Search term "lines": please copy every line of the records below that contains it.

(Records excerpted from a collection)

#####

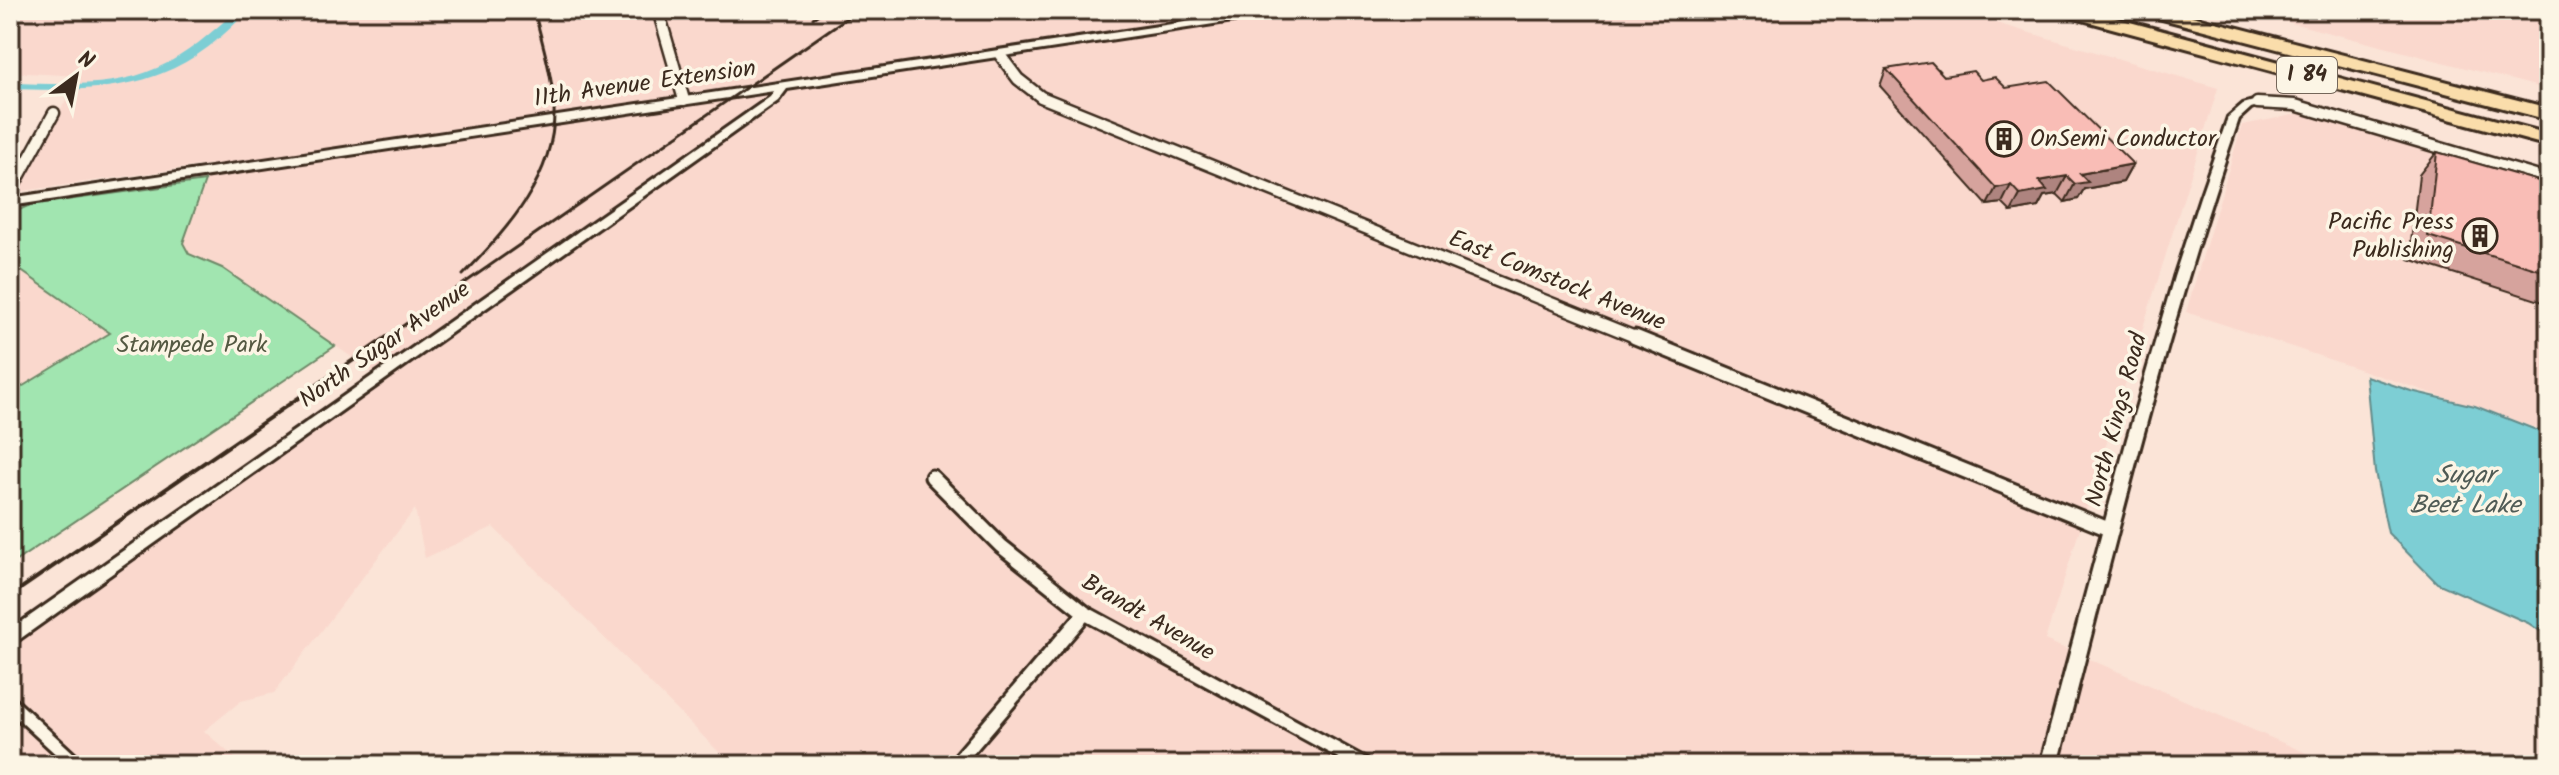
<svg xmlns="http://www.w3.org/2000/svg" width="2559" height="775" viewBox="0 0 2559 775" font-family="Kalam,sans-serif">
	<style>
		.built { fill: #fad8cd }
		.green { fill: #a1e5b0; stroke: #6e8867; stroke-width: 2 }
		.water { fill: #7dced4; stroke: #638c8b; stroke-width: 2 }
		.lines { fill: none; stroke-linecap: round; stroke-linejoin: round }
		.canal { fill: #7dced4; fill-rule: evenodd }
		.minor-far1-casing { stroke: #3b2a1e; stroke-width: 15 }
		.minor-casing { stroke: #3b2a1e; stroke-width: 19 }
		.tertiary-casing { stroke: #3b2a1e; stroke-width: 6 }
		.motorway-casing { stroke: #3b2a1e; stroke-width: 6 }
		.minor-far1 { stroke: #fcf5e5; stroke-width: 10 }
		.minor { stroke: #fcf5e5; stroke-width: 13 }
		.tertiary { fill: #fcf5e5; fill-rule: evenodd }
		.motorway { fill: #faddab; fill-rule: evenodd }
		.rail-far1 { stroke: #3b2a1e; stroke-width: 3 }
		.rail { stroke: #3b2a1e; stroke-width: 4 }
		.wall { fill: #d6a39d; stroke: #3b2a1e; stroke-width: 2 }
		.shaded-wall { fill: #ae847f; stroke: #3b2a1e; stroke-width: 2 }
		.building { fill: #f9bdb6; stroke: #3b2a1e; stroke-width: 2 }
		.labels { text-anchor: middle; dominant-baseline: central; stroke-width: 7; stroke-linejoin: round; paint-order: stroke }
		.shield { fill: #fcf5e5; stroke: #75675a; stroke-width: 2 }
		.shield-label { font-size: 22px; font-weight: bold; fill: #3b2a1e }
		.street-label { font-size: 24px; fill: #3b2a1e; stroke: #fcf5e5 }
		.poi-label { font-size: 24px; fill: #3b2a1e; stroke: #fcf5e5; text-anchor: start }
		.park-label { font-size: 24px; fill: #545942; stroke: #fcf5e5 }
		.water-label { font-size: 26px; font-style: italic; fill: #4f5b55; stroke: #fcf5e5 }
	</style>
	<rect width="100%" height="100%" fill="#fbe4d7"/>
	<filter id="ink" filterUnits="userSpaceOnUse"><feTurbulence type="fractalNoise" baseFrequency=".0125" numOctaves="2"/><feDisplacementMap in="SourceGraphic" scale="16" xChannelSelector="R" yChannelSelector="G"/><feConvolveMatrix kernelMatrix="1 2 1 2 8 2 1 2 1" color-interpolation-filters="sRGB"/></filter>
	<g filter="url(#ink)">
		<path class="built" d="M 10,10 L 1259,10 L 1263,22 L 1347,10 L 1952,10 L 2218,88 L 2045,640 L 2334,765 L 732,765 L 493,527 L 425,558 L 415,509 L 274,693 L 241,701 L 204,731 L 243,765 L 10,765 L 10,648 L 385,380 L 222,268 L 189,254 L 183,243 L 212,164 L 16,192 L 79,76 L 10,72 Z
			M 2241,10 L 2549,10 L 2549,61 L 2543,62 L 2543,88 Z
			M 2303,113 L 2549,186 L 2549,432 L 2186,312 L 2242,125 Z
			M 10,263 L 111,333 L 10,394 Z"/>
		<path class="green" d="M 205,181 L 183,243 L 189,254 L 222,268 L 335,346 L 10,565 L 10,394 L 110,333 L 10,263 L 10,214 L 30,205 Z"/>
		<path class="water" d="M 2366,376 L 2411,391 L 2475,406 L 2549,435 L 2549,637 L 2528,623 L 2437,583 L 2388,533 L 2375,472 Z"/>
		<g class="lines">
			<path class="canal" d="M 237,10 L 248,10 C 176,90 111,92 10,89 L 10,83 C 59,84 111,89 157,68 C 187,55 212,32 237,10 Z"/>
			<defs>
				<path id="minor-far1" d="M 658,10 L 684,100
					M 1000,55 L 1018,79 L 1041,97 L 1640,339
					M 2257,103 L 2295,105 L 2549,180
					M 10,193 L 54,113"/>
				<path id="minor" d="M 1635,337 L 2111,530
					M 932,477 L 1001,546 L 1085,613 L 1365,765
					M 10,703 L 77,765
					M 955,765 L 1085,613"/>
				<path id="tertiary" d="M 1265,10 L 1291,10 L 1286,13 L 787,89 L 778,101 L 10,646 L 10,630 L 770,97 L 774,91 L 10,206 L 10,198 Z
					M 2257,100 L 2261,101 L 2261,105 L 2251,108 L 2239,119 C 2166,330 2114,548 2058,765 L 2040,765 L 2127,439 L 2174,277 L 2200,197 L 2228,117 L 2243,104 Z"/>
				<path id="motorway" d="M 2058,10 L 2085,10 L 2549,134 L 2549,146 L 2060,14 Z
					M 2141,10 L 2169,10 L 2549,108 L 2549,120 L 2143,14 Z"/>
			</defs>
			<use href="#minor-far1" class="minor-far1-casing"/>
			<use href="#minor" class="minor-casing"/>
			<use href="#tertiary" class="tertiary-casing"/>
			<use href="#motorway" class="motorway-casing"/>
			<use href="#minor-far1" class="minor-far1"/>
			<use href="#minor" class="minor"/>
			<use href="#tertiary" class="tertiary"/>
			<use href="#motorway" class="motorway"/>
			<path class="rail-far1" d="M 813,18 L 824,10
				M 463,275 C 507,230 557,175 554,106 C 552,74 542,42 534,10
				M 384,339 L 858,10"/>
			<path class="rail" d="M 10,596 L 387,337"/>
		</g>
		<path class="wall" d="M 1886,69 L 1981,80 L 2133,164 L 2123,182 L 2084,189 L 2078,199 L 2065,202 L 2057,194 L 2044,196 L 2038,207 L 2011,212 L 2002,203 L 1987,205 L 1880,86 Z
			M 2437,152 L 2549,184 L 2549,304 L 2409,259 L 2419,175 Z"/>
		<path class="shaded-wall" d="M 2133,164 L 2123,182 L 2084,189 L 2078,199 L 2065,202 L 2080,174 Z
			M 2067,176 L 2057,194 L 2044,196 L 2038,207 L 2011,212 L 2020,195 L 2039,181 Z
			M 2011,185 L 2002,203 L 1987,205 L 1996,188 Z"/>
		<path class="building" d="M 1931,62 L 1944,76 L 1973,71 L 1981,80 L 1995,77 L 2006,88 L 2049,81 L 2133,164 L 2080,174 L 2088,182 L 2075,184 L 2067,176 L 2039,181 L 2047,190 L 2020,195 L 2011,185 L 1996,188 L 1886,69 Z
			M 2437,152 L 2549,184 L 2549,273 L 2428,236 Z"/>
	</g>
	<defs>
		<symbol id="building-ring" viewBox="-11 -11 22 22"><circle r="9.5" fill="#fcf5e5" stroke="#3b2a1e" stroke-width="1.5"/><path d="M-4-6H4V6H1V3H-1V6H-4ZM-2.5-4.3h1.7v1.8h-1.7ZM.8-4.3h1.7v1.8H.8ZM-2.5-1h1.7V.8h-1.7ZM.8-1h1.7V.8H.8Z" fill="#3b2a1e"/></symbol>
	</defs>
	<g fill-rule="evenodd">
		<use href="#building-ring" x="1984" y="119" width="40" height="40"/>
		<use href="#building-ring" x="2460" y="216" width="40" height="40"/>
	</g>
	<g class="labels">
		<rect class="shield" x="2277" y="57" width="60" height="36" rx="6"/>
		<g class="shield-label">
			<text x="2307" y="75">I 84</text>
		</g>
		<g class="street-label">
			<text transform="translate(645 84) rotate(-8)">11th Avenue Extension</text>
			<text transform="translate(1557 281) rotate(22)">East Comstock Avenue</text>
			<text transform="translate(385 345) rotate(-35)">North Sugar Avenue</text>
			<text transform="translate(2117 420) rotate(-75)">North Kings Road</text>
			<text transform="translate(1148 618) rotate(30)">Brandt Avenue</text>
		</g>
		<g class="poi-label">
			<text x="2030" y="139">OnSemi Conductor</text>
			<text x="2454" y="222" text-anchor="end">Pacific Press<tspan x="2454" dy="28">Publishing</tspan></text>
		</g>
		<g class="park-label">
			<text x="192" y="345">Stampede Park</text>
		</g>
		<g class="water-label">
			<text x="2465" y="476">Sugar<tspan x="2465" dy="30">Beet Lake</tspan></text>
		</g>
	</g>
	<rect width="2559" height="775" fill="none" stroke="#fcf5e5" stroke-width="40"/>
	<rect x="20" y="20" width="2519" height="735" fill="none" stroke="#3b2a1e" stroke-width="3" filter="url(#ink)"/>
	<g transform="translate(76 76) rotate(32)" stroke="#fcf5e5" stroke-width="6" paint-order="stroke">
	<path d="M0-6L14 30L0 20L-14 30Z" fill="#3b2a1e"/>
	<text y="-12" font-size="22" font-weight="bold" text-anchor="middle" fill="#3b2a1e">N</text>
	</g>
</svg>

#####

* **Answer to the exercise**
		.lines { fill: none; stroke-linecap: round; stroke-linejoin: round }
		<g class="lines">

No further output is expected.